Oy verme eylemi kaçınılmaz olarak duygusal bir boyut içerir. Seçmenler genel olarak seçtikleri adaya karşı belirli bir ölçüde güven beslerler. Bu da ayrıntılarıyla bilinen 5HTT ve MAOA genlerinin bu eylemde etkin olduğu anlamına geliyor. Bu iki gen serotonin düzeyini kontrol eder. Serotonin güven ve sosyal ilişkilerle ilgili beyin bölgelerini etkiler. Bu gen versiyonlarına sahip olan bireylerin daha sosyal oldukları gözleniyor. Fowler’in varsayımına göre bu kişilerin oy verme olasılığının daha yüksek olması bekleniyor.

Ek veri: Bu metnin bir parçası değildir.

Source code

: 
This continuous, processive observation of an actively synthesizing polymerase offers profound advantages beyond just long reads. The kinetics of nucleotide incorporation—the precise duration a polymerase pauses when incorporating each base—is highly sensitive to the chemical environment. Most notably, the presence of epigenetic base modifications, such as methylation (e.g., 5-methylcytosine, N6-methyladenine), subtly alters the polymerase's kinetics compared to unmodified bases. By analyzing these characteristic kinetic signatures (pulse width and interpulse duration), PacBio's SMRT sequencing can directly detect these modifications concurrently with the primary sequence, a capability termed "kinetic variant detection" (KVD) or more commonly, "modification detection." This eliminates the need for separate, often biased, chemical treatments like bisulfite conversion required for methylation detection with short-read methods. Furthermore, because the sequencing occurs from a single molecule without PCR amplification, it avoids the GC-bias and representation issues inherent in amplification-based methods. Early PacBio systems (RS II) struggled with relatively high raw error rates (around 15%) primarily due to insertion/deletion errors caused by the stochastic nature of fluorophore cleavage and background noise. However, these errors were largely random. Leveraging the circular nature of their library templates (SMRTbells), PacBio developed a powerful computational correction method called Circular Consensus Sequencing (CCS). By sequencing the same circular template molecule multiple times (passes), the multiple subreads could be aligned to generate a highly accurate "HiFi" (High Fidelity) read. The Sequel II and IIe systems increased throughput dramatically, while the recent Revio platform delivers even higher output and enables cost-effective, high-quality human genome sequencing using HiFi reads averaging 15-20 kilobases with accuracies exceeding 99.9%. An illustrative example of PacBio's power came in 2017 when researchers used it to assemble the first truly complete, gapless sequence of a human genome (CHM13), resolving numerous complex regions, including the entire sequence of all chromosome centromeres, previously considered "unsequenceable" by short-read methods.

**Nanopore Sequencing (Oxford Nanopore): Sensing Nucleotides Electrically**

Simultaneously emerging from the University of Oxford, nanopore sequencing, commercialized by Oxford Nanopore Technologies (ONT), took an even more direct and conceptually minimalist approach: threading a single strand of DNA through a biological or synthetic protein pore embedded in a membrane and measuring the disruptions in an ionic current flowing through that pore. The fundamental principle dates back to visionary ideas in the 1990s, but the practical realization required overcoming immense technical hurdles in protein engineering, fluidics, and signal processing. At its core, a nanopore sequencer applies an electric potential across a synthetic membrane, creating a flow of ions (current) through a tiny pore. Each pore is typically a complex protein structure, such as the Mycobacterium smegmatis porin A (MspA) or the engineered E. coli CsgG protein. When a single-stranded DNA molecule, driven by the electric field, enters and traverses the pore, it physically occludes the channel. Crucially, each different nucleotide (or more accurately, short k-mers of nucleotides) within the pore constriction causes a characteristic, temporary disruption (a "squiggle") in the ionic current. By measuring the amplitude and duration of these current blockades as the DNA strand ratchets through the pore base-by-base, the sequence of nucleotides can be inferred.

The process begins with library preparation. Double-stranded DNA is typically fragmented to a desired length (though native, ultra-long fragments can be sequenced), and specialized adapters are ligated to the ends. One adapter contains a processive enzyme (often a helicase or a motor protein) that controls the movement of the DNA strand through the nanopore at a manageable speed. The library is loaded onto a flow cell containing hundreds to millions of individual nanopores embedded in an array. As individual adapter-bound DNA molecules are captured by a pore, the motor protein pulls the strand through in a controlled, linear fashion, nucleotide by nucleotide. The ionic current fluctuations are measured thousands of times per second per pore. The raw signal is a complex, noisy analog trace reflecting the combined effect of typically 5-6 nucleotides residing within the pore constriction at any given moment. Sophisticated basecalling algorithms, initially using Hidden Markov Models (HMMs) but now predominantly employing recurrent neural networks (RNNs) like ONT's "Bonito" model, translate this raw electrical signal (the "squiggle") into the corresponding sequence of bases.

Fowler, sonuçları The Journal of Politics isimli dergide yayımlanan araştırmasında bu varsayımının doğruluğunu kanıtlamaya çalışıyor. 2.500 yetişkin ile ilgili verilerden yararlanan Fowler, serotonin düzeyini düzenleme konusunda etkin bir gen olan MAOA genine sahip insanların, etkin olmayan MAOA genine sahip insanlara oranla oy verme olasılığının 1.3 kez daha yüksek olduğunu gösteriyor. 5HTT tek başına böyle bir etki yaratmıyor. Fakat Fowler, bu genin çevreyle çok karmaşık bir ilişki içinde bulunduğunu keşfetmiş. Spesifik bir dini gruba bağlı insanların oy verme sıklığının daha yüksek olduğu biliniyor.

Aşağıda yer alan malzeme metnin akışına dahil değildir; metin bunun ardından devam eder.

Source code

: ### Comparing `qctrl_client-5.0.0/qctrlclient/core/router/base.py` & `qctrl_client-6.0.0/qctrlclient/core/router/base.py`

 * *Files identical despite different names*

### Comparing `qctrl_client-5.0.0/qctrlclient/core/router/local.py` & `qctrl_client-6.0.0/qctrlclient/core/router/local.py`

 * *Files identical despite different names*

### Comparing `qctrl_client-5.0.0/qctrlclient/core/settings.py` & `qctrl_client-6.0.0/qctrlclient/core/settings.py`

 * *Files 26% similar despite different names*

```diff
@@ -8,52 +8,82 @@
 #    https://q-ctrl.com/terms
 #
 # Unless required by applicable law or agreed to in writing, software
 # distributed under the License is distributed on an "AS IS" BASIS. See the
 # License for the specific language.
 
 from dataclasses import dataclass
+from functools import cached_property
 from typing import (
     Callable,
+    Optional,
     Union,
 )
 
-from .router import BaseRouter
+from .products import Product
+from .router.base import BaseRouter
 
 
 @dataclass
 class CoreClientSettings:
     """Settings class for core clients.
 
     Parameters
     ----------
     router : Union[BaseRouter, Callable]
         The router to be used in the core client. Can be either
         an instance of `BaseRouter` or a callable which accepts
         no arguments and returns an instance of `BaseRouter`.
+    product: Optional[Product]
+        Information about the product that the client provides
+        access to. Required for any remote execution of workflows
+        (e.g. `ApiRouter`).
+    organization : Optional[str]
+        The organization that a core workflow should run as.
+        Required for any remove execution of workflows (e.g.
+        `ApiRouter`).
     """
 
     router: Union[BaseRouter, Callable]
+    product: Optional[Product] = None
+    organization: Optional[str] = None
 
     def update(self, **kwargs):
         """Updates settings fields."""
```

Urbana-Champaign’deki Illinois Üniversitesi’nden Ira Carmen başka bir gene dikkat çekiyor. Bu, dopamin düzeyini düzenleyen D4DR geni. Yüksek düzeyde dopaminin obsesif-kompulsif adı verilen rahatsızlığı doğurduğu biliniyor. Carmen, bu nedenle dopaminin dünyaya düzen getirme ihtiyacı ile bağlantılı olduğunu düşünüyor. Eğer bu doğru ise, yüksek dopamin düzeyi ile ilişkilendirilen D4DR geninin tutucularda daha fazla bulunma olasılığı yüksek.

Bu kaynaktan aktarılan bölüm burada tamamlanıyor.